• Problem statement: Pick out every line of the material that contains the string "parola", matching case exactly, and copy each one.

Excerpts from a dataset
BEGIN

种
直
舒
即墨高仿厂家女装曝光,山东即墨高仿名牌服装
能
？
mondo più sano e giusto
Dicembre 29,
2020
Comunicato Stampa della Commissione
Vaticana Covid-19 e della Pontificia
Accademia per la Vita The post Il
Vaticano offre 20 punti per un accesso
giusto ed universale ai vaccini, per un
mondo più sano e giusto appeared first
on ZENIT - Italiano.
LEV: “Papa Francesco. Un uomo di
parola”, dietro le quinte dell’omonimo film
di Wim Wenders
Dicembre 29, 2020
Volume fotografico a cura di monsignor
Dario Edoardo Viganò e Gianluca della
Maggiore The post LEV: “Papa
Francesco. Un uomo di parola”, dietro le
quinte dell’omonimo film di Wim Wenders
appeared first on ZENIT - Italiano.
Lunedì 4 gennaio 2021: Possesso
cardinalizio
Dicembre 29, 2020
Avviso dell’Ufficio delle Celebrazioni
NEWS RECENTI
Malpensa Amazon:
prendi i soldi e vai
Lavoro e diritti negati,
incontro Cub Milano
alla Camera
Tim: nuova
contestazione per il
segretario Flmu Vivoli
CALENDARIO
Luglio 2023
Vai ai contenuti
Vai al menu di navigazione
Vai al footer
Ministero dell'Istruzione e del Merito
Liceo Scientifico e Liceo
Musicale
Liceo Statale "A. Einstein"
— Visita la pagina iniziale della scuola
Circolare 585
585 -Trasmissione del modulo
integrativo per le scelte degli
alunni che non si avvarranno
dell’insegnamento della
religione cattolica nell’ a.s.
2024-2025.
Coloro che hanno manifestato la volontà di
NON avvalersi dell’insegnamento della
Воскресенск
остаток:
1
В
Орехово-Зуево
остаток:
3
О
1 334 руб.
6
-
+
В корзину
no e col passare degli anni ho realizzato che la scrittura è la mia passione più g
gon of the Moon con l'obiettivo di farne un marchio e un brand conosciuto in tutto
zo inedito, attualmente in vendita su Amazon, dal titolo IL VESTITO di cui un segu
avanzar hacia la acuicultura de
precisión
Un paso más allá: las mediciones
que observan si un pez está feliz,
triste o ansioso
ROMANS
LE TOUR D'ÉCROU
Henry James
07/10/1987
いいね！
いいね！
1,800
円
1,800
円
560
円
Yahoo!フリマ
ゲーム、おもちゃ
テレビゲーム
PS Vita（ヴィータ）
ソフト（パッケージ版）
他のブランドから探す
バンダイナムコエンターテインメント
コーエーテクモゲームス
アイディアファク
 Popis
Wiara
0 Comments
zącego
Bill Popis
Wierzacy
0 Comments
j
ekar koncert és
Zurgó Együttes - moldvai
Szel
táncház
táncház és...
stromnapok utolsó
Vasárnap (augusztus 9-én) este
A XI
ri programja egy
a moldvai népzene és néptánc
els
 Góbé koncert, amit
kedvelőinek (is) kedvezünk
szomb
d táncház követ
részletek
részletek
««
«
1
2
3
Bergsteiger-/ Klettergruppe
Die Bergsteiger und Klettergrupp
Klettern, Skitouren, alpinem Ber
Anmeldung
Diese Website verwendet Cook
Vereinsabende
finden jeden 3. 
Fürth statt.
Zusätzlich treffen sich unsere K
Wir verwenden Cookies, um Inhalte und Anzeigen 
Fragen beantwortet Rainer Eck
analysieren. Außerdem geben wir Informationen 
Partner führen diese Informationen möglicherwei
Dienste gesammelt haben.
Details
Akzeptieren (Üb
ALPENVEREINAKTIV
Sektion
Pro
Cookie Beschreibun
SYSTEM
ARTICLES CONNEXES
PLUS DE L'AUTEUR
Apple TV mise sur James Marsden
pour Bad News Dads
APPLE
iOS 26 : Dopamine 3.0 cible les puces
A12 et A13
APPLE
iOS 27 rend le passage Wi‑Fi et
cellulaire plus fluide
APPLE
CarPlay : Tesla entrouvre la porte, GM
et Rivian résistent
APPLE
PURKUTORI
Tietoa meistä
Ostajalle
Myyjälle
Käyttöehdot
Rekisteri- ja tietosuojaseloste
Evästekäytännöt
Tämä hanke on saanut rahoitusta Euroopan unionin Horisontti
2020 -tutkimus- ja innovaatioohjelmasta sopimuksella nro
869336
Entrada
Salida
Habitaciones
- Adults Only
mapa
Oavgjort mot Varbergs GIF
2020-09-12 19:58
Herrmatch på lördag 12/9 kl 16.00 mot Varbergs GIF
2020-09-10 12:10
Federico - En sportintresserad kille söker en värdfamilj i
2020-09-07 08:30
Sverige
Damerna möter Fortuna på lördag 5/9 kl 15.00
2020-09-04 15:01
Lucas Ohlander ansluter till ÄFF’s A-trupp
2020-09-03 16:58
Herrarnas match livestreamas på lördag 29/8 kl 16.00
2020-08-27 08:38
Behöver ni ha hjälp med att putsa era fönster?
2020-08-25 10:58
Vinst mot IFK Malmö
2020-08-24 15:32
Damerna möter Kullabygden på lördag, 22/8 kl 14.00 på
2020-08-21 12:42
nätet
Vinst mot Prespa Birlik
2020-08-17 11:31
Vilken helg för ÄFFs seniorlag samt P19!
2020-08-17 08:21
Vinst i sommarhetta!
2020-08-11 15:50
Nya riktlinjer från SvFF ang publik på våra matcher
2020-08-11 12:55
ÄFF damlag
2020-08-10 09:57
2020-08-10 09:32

END

• Finished task:
parola”, dietro le quinte dell’omonimo film
Francesco. Un uomo di parola”, dietro le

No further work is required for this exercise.